La suisse Carmen Jacquer propose son second long-métrage, sept ans après « Wonderland » qui inscrivait le film catastrophe dans un espace résolument auteuriste. Cette fois, changement radical de registre avec « Foudre » mais toujours un traitement très pointu, pas forcément facile d’accès voire même presque rebutant. Le film se déroule en 1900 et pointe du doigt l’impact négatif, sournois et implacable de la religion sur la population d’un petit village perdu dans les montagnes. Une jeune fille est rappelée du couvent suite à la mort de sa sœur, taxée d’amie du Diable à cause de sa sexualité débridée pour l’époque. Cette jeune fille et jeune sœur (dans les deux sens du terme) va se poser des questions sur ce décès et sa rencontre avec trois garçons du village va la confronter à ses propres désirs et premiers émois sexuels. Religion et sexualité n’ont jamais fait bon ménage et le film se propose de montrer l’étau qu’une famille et un contexte pieux pouvaient avoir dans le temps sur les plus jeunes, entre frustration, incompréhension et désobéissance.
Le sujet est passionnant et a déjà été traité par le passé dans mal d’œuvres majeures. Rien que l’an passé, le « Benedetta » de Paul Verhoeven avec Virginie Efira avait fait grand bruit (et surtout scinder son audimat). Il montrait pourtant parfaitement l’emprise et le regard que l’Église catholique, puisqu’ici il est question de la religion catholique, portait sur la sexualité débridée et des velléités hédonistes et épicuriennes, notamment concernant les femmes. Jaquier montre bien la pression de la religion sur chacun, une pression qui s’est transmise de génération en génération. Dès lors qu’une jeune fille devient maitresse de son corps et de ses désirs, elle prenait le risque d’être diabolisée. Cependant, dans « Foudre », une fois ce constat lentement établi, rien de plus ne tourne autour et ne vient enrichir le sujet initial. Le propos est mince et se limite à son résumé, aboutissant à un long-métrage qui tourne en rond et ne peut plus compter que sur ses afféteries visuelles.
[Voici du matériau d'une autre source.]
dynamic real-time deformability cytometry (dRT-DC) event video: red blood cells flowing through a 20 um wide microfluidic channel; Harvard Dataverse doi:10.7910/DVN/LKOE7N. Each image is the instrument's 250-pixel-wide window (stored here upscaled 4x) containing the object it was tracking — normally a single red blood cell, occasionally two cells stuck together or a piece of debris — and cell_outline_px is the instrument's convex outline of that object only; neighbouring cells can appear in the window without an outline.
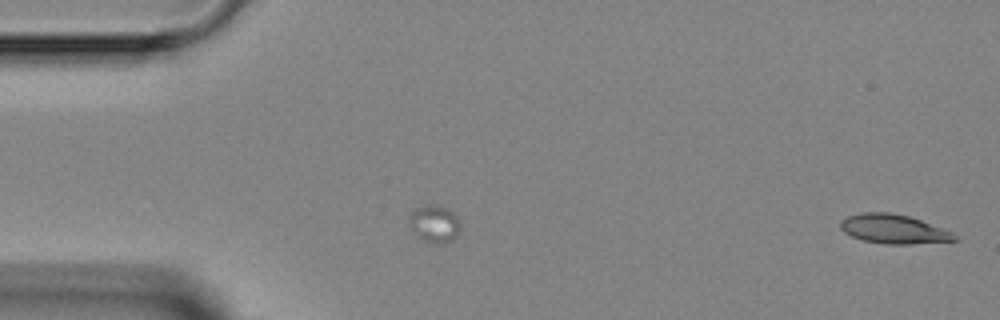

Et à ce titre, il faut s’accrocher tant la forme est solennelle et austère. Cela rend le film hermétique et presque déplaisant. Le contemplatif peut avoir du bon et nous cueillir, s’avérer même envoûtant parfois. Sauf qu’ici il ennuie et s’avère redondant, comme l’aveu de faiblesse d’une œuvre qui n’a pas grand-chose à dire et ne peut plus compter que sur des gimmicks visuels empruntés à un cinéma d’auteur, voire de festival, d’un autre temps. Dans « Foudre », l’aspect picaresque propre au récit bat son plein et le côté bucolique n’est pas toujours bien mis en valeur, les images semblant ressasser encore et toujours les mêmes décors. Quant à la fin ouverte et abrupte, on n’en attendait pas moins mais elle nous conforte dans le fait que ce type de cinéma ne trouvera guère beaucoup d’adeptes à moins d’une poésie vaguement présente qui ne nous aurait pas touché. Dommage car le temps de deux ou trois fulgurances de mise en scène et moments éthérés (le sublime moment de caresses en apesanteur entre les quatre adolescents), on y aurait presque cru.